HaHa! Great list. I think I'll print it out for reference when I feel like getting after someone!!

The Pabsts October 28, 2008 at 4:25 PM  

Check out this link. But pee first, you don't want to leak on the seat.

http://www.youtube.com/watch?v=IGoelj7l668

It's hilarious.

Anonymous,  October 28, 2008 at 5:08 PM  

You forgot my all-time personal favorite: ZIP YOUR PANTS!!!
Am I not correct in saying that snap and zip go together as 1 step? I don't understand forgetting to zip.
Three generations of Sturtz's have been victim to this forgetfulness. (my father-in-law once preached an entire sermon at my church with his pants unzipped!!)
Honestly Tami, I am just happy as a clam to know that I am not the only one who is repeating these things on a daily basis!! I know for a fact that I tell my son not to wipe his hands on his shirt EVERY time we eat.
Hang in there, soon they will grow up and you won't have to tell them anymore (their spouses will :-P)
Heather S.

jessy October 28, 2008 at 8:32 PM  

Hmmm...seems pretty complete to me. I think the ball throwing thing has come up before on your blog. Maybe it is time that they lose every ball that they throw. Pretty soon there won't be any left, and you won't have to repeat yourself any more. Oh, and this is how I cured my girls of sticking things/twisting/chewing hair. When I saw them, I didn't say a word, I took the piece in their hands and cut it off with the kitchen scissors. Cured it real quick.

Tami October 28, 2008 at 8:49 PM  

Yea. I don't think I'd have to do it twice! If you need me I'll be sharpening my scissors and throwing balls away.

Tina in CT October 28, 2008 at 9:26 PM  

I gasped about the hair cutting. I could never do that. I'd have to think of another solution.

Your list is one mothers have been saying for years. Some things never change.

Can't imagine what the congregation must have thought about the minister's unzipped pants.

kate October 29, 2008 at 2:03 AM  

At school I always follow up the "Did you flush and wash?" question (they always say yes) with "WITH SOAP?" You'd be amazed how many children turn around and walk right back out. Every. time.

kate October 29, 2008 at 2:07 AM  

Tami, delete this is you want, because I know this was a light-hearted post and not a plea for help.

But.

I think you can cut down on your statements if they are more enforceable. Think about what you can DO.

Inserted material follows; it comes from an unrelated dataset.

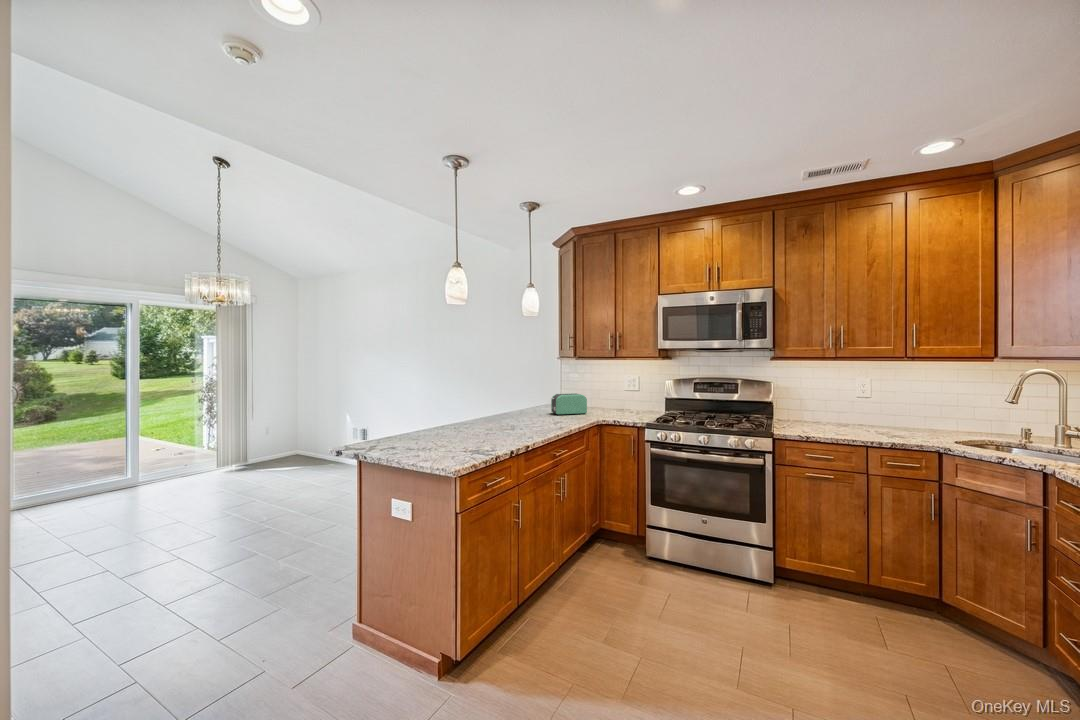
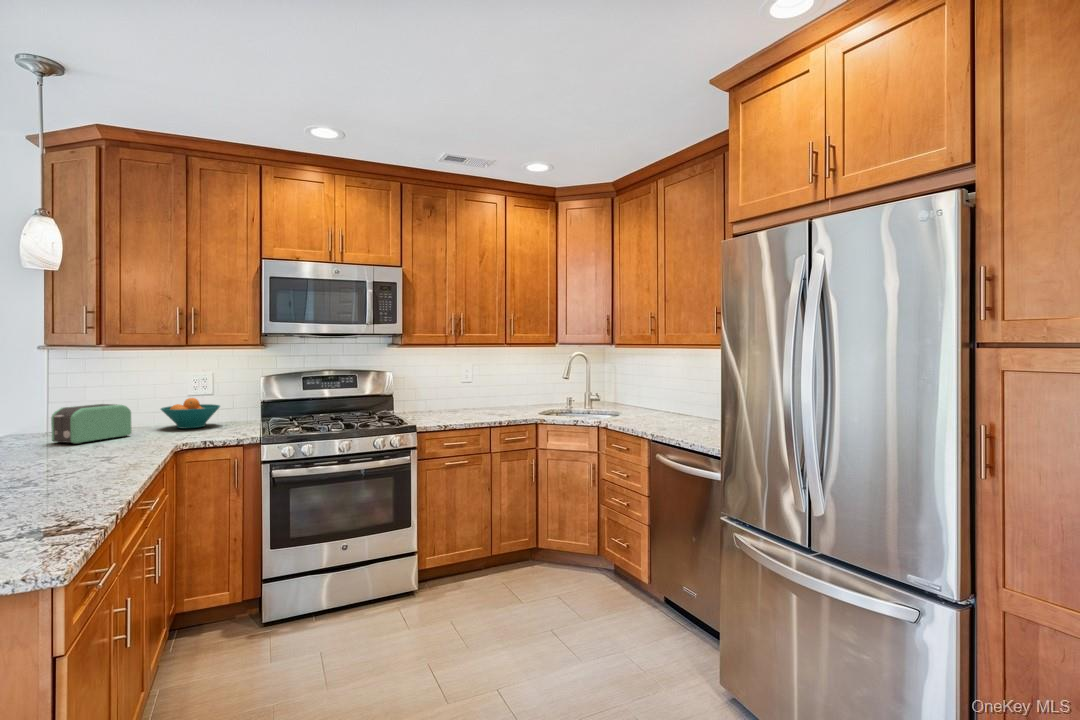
fruit bowl: none [605,393,639,413] -> present [161,398,220,429]

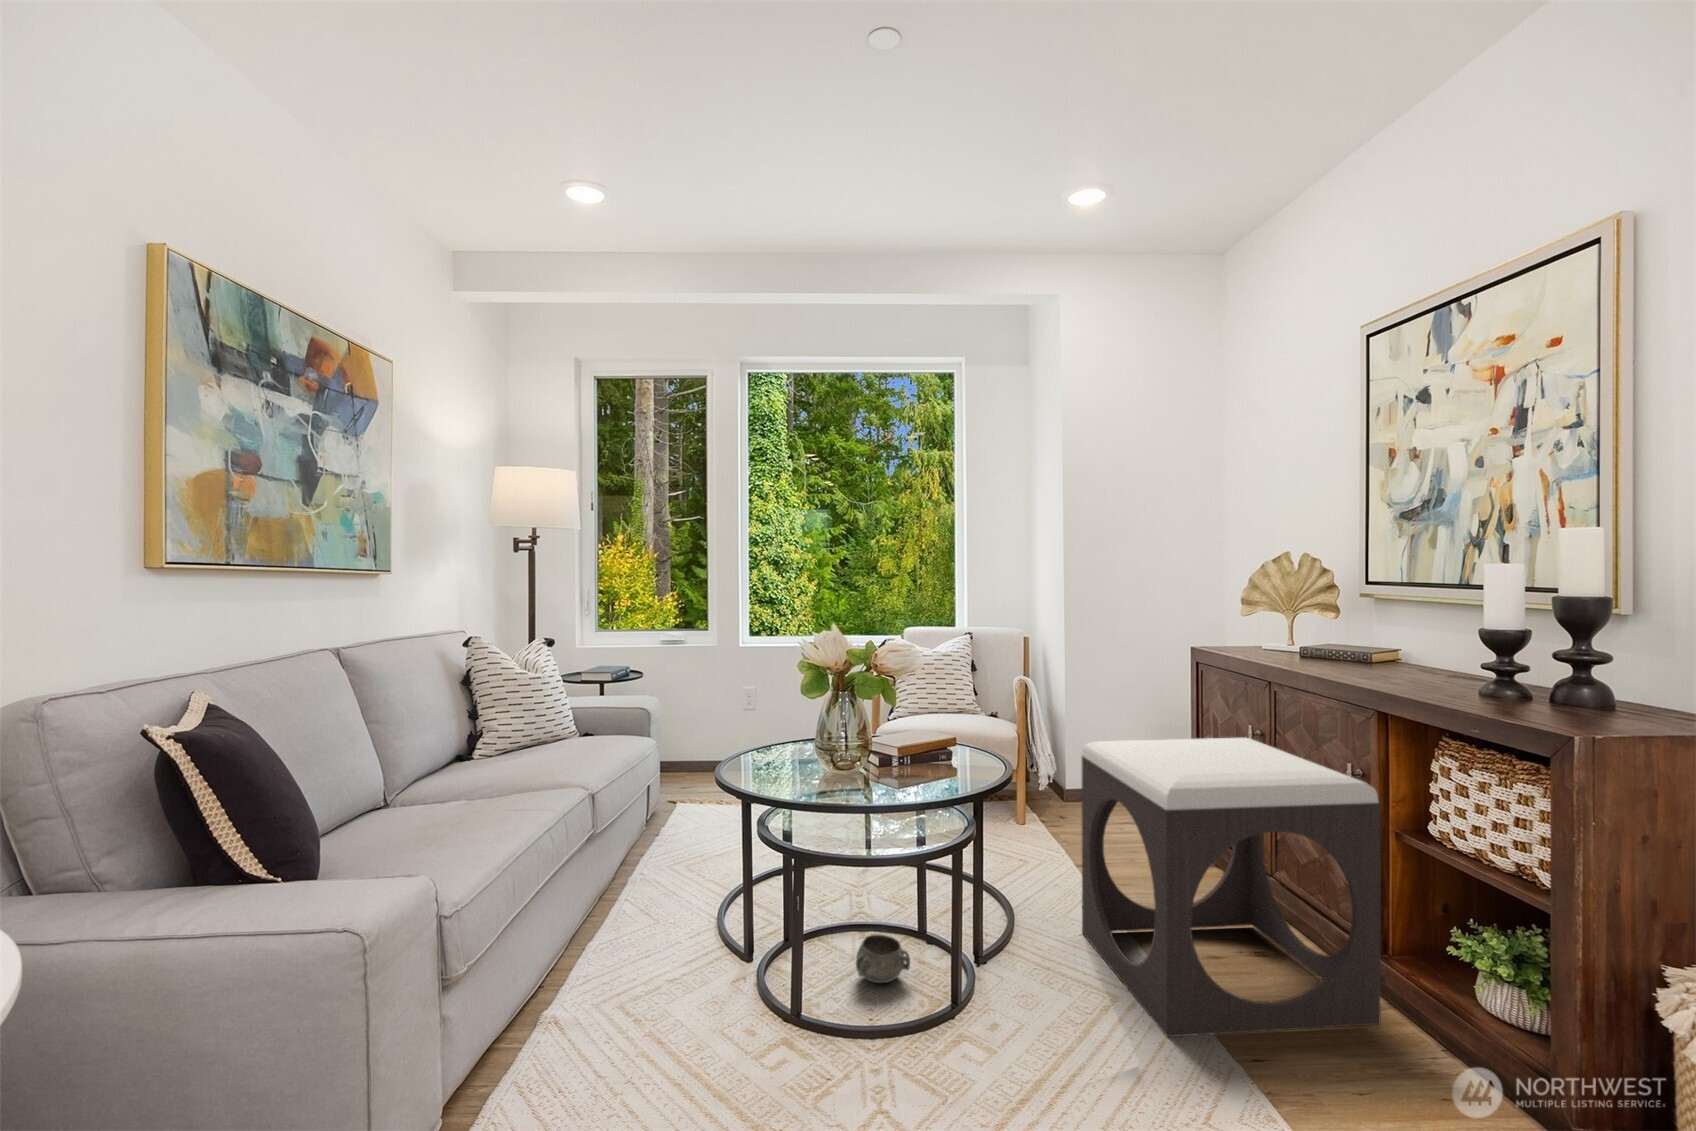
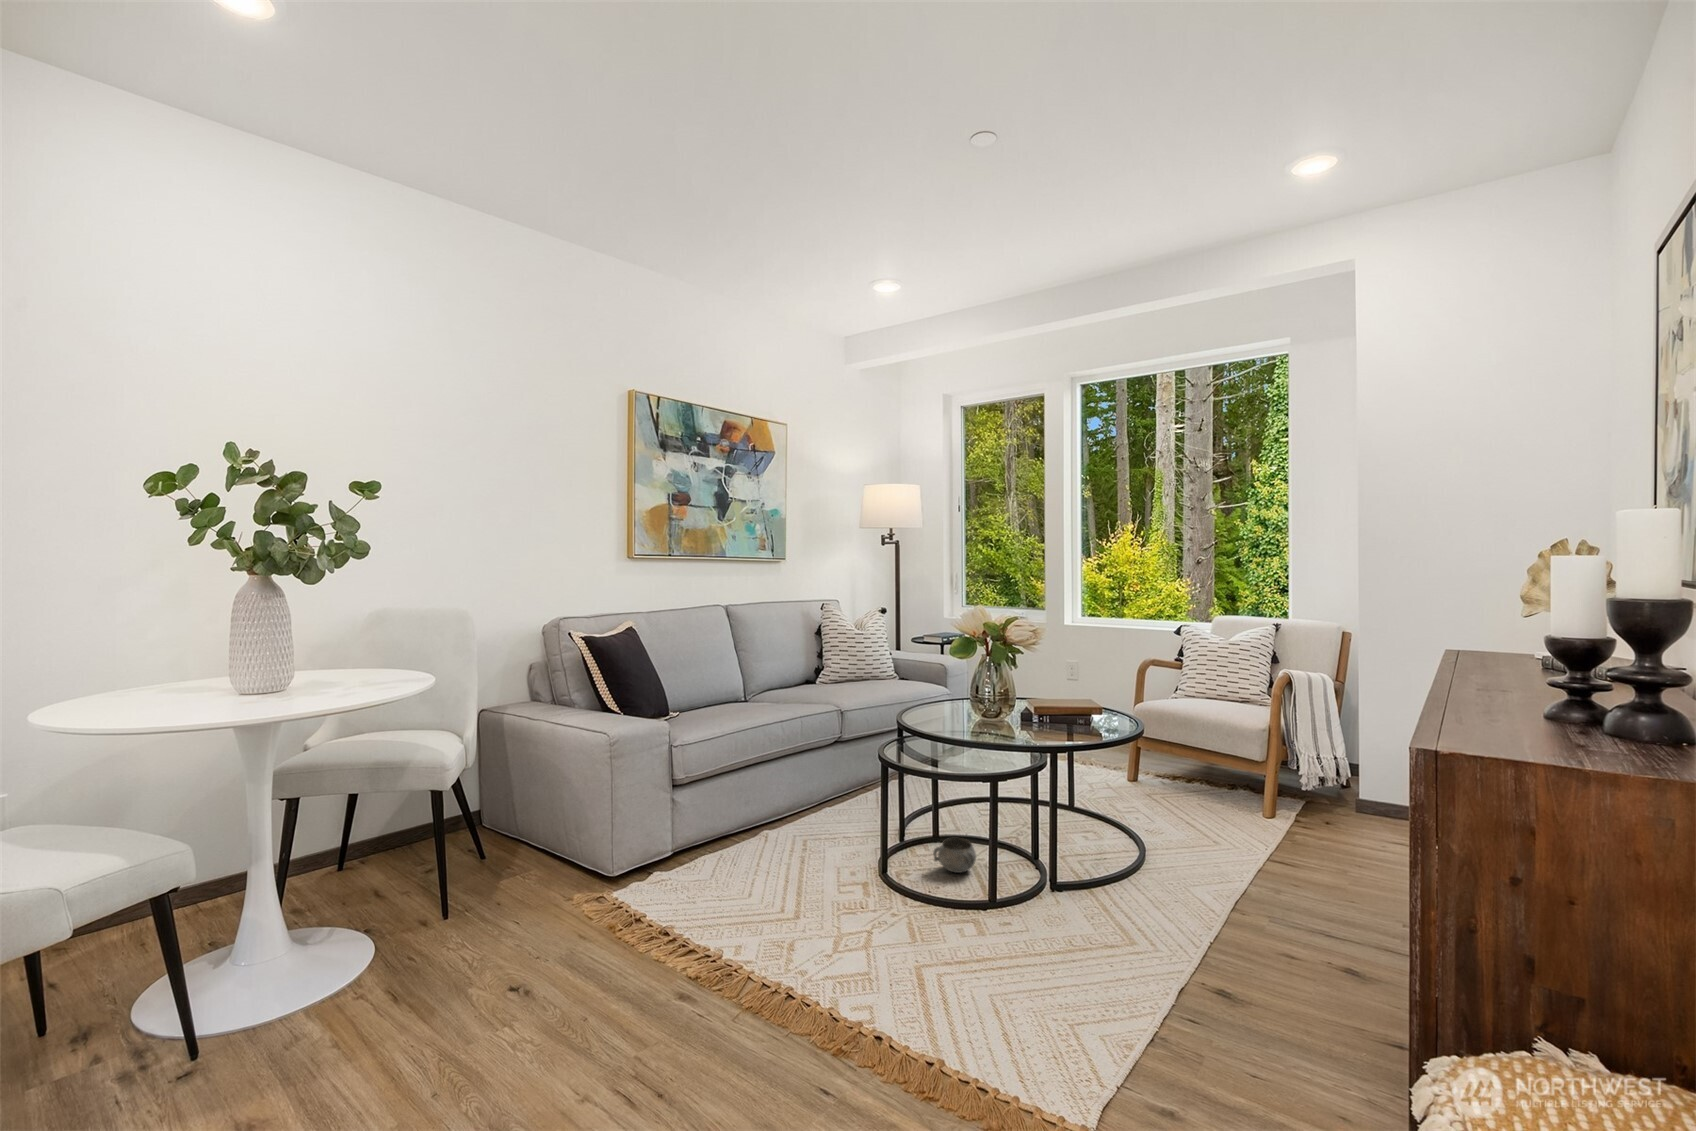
footstool: present [1081,737,1381,1037] -> none [1111,718,1368,1036]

I will listen to you when there is no food in your mouth.

Do you want to wear your coat or carry it?


(This is Love and Logic--both loving and logical. There's a lot more but I think I've highjacked enough!)

Karya October 29, 2008 at 5:42 AM  

You forgot: Get your finger out of your nose!

But, otherwise you were very complete and very familiar. And it's not just boys who don't wash their hands!

Christine October 29, 2008 at 9:32 AM  

LOL--- we are like broken records, sigh. I say the same things.

Drew, Michelle, Luke and Tetyana October 29, 2008 at 9:50 AM  

I have been meaning to post our recent ball story at our house! I think I may just print out your list and have my children read it each morning! Perhaps tape it to their beds!!!

Yes, make sure you add the finger in the nose....and for God sakes, don't eat it!!!!

mixednutsblog October 29, 2008 at 9:09 PM  

That sounds just like my house! Especially the parts about wiping hands on the shirts (W~ is horrible about that) and not lifting the toilet seat (ewwwww!). I feel like a drill sargeant halft the time. I just follow people around issuing orders!